Gibson: Since August of 2020, I believe, it is a legal requirement for me to talk about the Build Back Better Act or some aspect of what we think the tax policy may or may not be, so let me fulfill that obligation on this call. I’ll use the words of a gentleman from Texas who’s had a good amount of experience with the Internal Revenue Service, Willie Nelson. Turn out the lights; the party’s over. The Build Back Better Act is, for the moment, dead in the water. Senators Manchin and Sinema sided with the Republicans. Manchin had an alternative proposal, which was less money, that he’s even taken off the table at this point. So according to Steny Hoyer and Nancy Pelosi, they’re going to try to pass it piecemeal which, I think, actually, would be an even less successful route to take because things will be voted on in much smaller chunks, as opposed to being hidden in a bill with hundreds of pages and hoping that nobody reads it. So, we’ll have to see where that goes.
Last year we were saying, “Next year is the congressional election.” Well, we’re at next year now. We’re going to have congressional elections in November. Right now, on the congressional ballot, depending on whose polls you’re looking at, Republicans are ahead anywhere from 13.5% to numbers as high as a 20% lead, and so things don’t look promising for the Democrats come November.
There are already 28 Democratic members of the House who have chosen not to stand for re-election. In the Senate there are 6; 5 of them are Republicans. But with the exception of Senator Toomey from Pennsylvania, they’re all in very solidly red states, so it’s probably not going to make a lot of difference anyway. And Pat Leahy is going to hang it up this year on the Democrat side of things.
If you’ve been following the news, you know that the president’s approval ratings are less than stellar. I’m afraid if we give it a couple of months, the inflation rate may actually be higher than the president’s approval rating. And so, long story short, I think worst case scenario, we’re going to come out of the November elections with gridlock. I think there’s, maybe, a better than average chance that Republicans may actually retake both of the houses of Congress. So I think, to a great extent, major tax reform policy is probably not in the cards for at least the next three years.

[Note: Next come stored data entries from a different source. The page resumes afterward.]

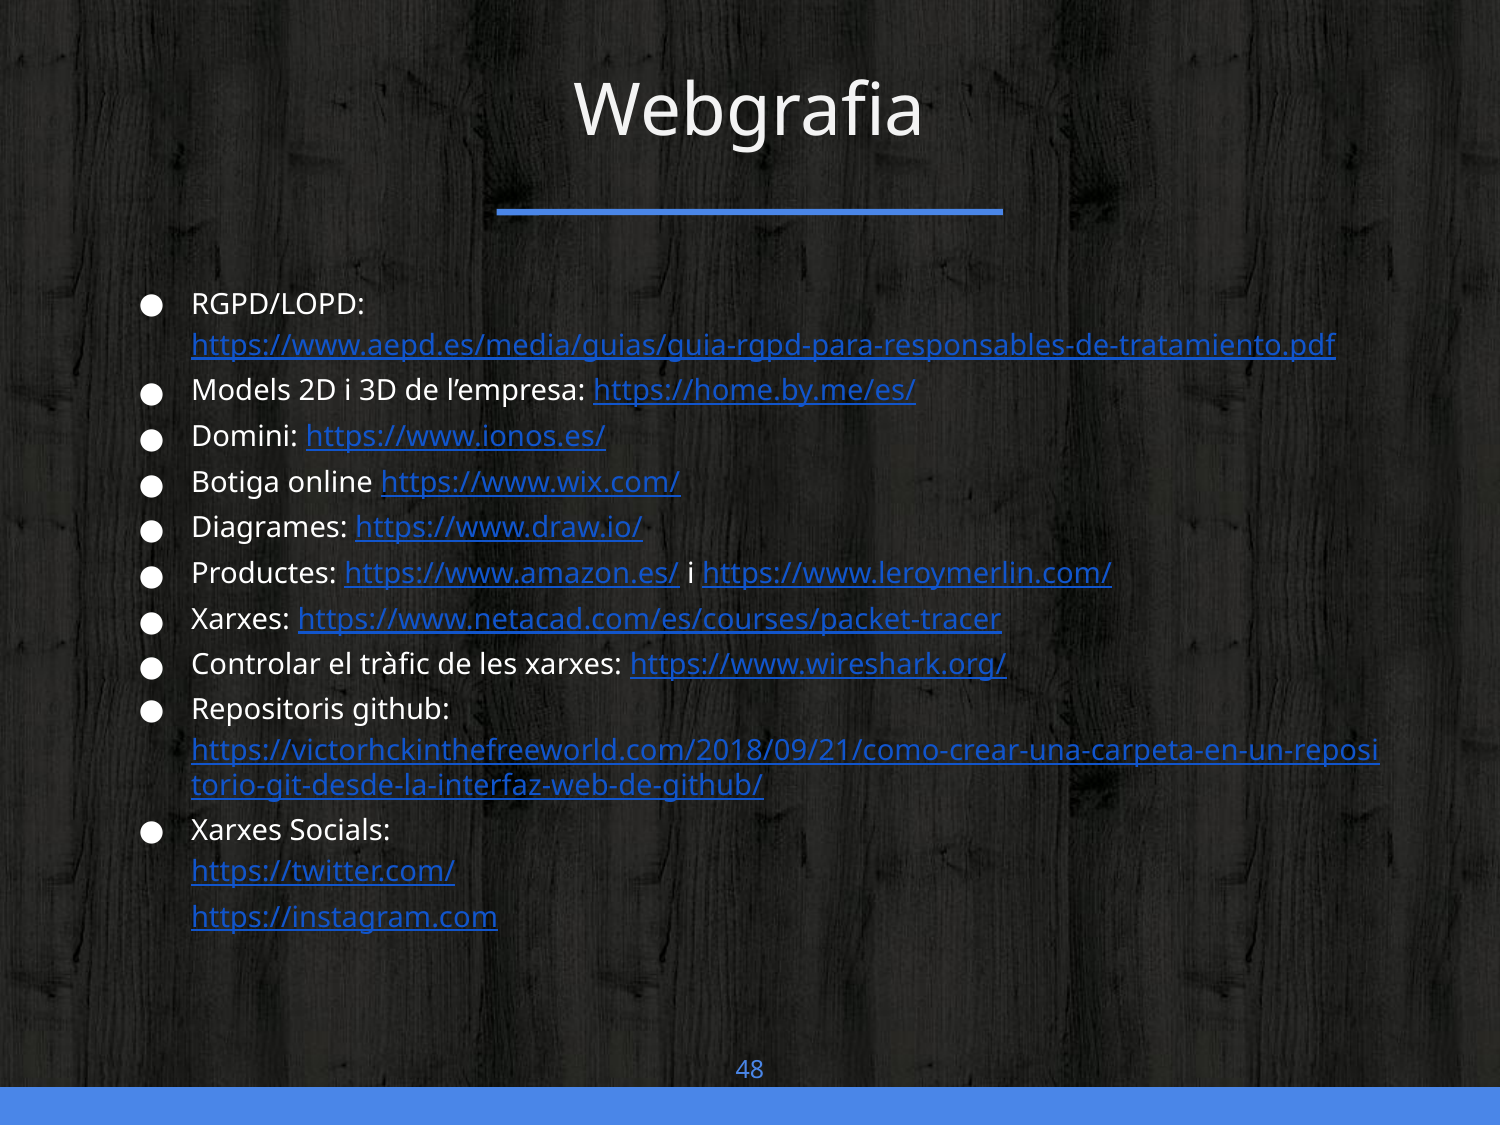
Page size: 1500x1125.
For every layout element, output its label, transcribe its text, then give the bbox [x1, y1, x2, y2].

slide_number 48 [705, 1038, 795, 1087]
text_box RGPD/LOPD: https://www.aepd.es/media/guias/guia-rgpd-para-responsables-de-tratamiento.pdf Models 2D i 3D de l’empresa: https://home.by.me/es/ Domini: https://www.ionos.es/ Botiga online https://www.wix.com/ Diagrames: https://www.draw.io/ Productes: https://www.amazon.es/ i https://www.leroymerlin.com/ Xarxes: https://www.netacad.com/es/courses/packet-tracer Controlar el tràfic de les xarxes: https://www.wireshark.org/ Repositoris github: https://victorhckinthefreeworld.com/2018/09/21/como-crear-una-carpeta-en-un-repositorio-git-desde-la-interfaz-web-de-github/ Xarxes Socials: https://twitter.com/ https://instagram.com [101, 265, 1399, 1019]
text_box [0, 1087, 1500, 1125]
title Webgrafia [75, 0, 1425, 213]
picture [0, 0, 1500, 1087]
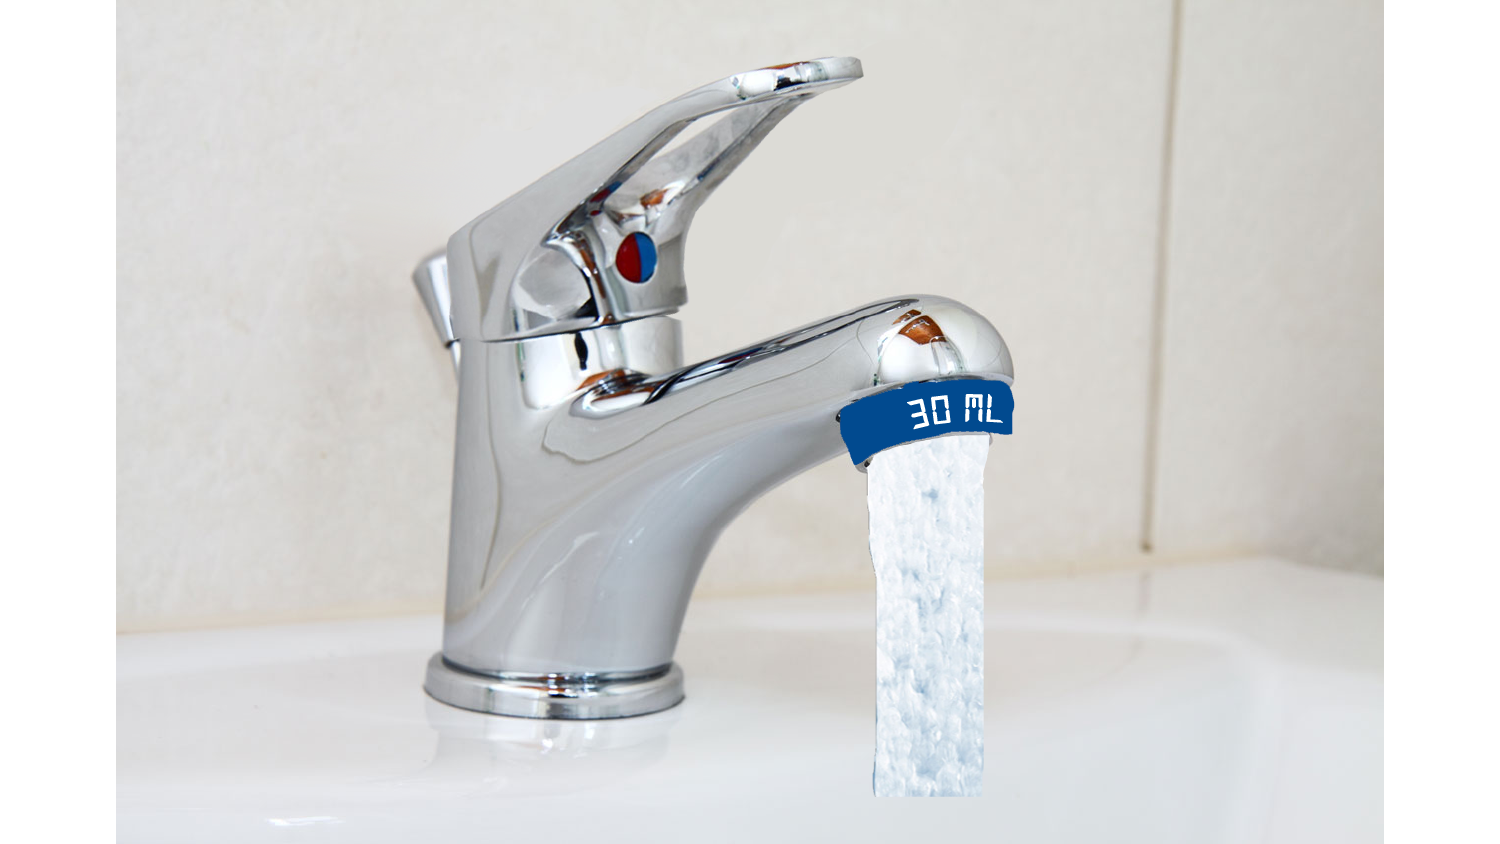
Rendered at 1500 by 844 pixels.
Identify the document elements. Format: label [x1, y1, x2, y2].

Now, what we will get two years, if Republicans do retake the House and Senate, is them passing bills that they know that Biden is going to sign, to show you how hard they’re fighting for you. And those kabuki theater performances will – if your email is like mine –be accompanied by a request to, “Send us more money so we can fight hard for you.” If Republicans had shown half the self-discipline in the first two years of the Trump administration that they purport to have when they’re out of power, they could’ve passed anything they wanted the first two years of the Trump administration. And we got one major piece of legislation: the Tax Cut and Jobs Act. You may get the impression that I’m not a huge fan of politicians, and you would be exactly right. They’re a hindrance in almost every aspect, which is why I love gridlock. If neither side can do anything, I feel a lot safer. And that’s where I think we’re going to be, probably, for the next two or three years, until the presidential election two years from now.
Ruleman: Thanks, Tom. Anything, as we close up for you, Brian or Tom?
Shey: No. I just want to thank everyone, and happy 2022. And hopefully the world will try to straighten itself out a little bit better this year than last.
Gibson: Absolutely. We hope everybody is staying safe. We hope everybody at your house is healthy, and hope that trend continues going forward.